As EverWalk co-founder Diana Nyad writes, “ There are stories throughout history of artists and writers and thinkers who walked daily, who walked long distances, not really for health or for athletic purposes, but to let their creative minds brew and bubble. Virginia Woolf would take to the streets of London all day long, stopping for a visit with her sister, her pen and notebook in hand, rather than sit still at home, hoping for a muse to spark ideas.

“When I’m writing or working on a long-term project, I walk to get my head organized. I find myself occasionally almost running to the computer when I arrive home. The chapter that was stumping me has become clear during my long walk.”

Indeed, throughout history, walks have prompted ideas, inventions, revelations that have changed our world. Why? Because walking has a specific effect on the human brain — a chemical combo is unleashed that allows us to think more deeply and creatively: a protein called BDNF that nourishes and energizes our neurons, and hormones known as endorphins that produce a sense of calm and well-being.

In fact, a 2014 Stanford study found that walking increased a person’s “creative output” by an average of 60 percent.

Certainly Steve Jobs felt this way — holding many of his meetings while walking. More and more company leaders are taking this approach — having walk and talks instead of sitting around a conference table.

Sound crazy? Well, perhaps this list of people who changed the world with their ideas — which surfaced while walking — will convince you of the connection between walking and ideation.

  • Nikola Tesla’s ideas about electricity came to him during a walk in a Budapest park in 1882.
  • James Watt conjured up the steam engine that brought us the Industrial Revolution while going “for a walk on a fine Sabbath afternoon. I was thinking upon the engine at the time and had gone as far as the Herd’s house when the idea came into my mind.”
  • Ludwig van Beethoven never missed his afternoon walk, during which he always carried pen and paper to record the music that came to his mind.
  • Charles Dickens’ lifelong insomnia sent him out into the streets of London where real life brought Great Expectations, A Christmas Carol, David Copperfield, and more to the page.
  • Philosophers Friedrich Nietzsche (who said “All truly great thoughts are conceived while walking,”), Wolfgang von Goethe, and Soren Kierkegaard all believed walking essential to the life of the body and the mind.
  • Werner Heisenberg discovered the foundations of quantum physics after traveling alone to a remote archipelago on the North Sea and doing nothing but taking daily walks and going for long swims.
  • Scientists Albert Einstein and Charles Darwin both untangled their game-changing theories while taking daily walks.

Military strategist Carl von Clausewitz declared: “What matters most is not what we have thought, but how we have thought it.

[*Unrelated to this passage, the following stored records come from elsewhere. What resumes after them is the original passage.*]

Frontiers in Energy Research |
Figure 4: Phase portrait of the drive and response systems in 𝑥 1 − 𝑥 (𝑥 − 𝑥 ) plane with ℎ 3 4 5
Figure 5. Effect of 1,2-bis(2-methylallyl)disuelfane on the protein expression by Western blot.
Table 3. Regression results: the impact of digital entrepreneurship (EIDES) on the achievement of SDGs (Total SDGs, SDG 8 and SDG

I have found on my walks that most of my insights were acts of synthesis rather than analysis—perceiving patterns and finding meaning in the relationship between things.”

In addition to discoveries made inside people’s minds while walking, walking itself has led to a variety of inventions and discoveries such as quinine, found in the bark of the cinchona tree. This anti-malarial compound was first used by native Andean peoples who shared their knowledge with Jesuit missionaries in South America around 1600 to treat malaria. It was discovered by a feverish Andean man, lost in the jungle. Suffering from malaria, he drank from a pool of water at the base of a cinchona tree. Although bitter to the taste, his fever lifted and he survived to pass on what he had learned. 

More recently, in the 1940s a Swiss engineer named George de Mestral made an interesting discovery while walking his dog. When they returned home he decided to examine the burdock seeds that had stuck to his clothes. He noticed they had lots of tiny hooks that easily attached and stuck firmly to fabric and fur. de Mestral realized he could create a new fastening system using the concept, and “Velcro” was brought into existence. 

There are countless more examples of the ideation and creativity that walking brings. The world could use our help in addressing so many global issues! So get out there and walk EverWalk Nation — and see what ideas you can bring to heal our planet!!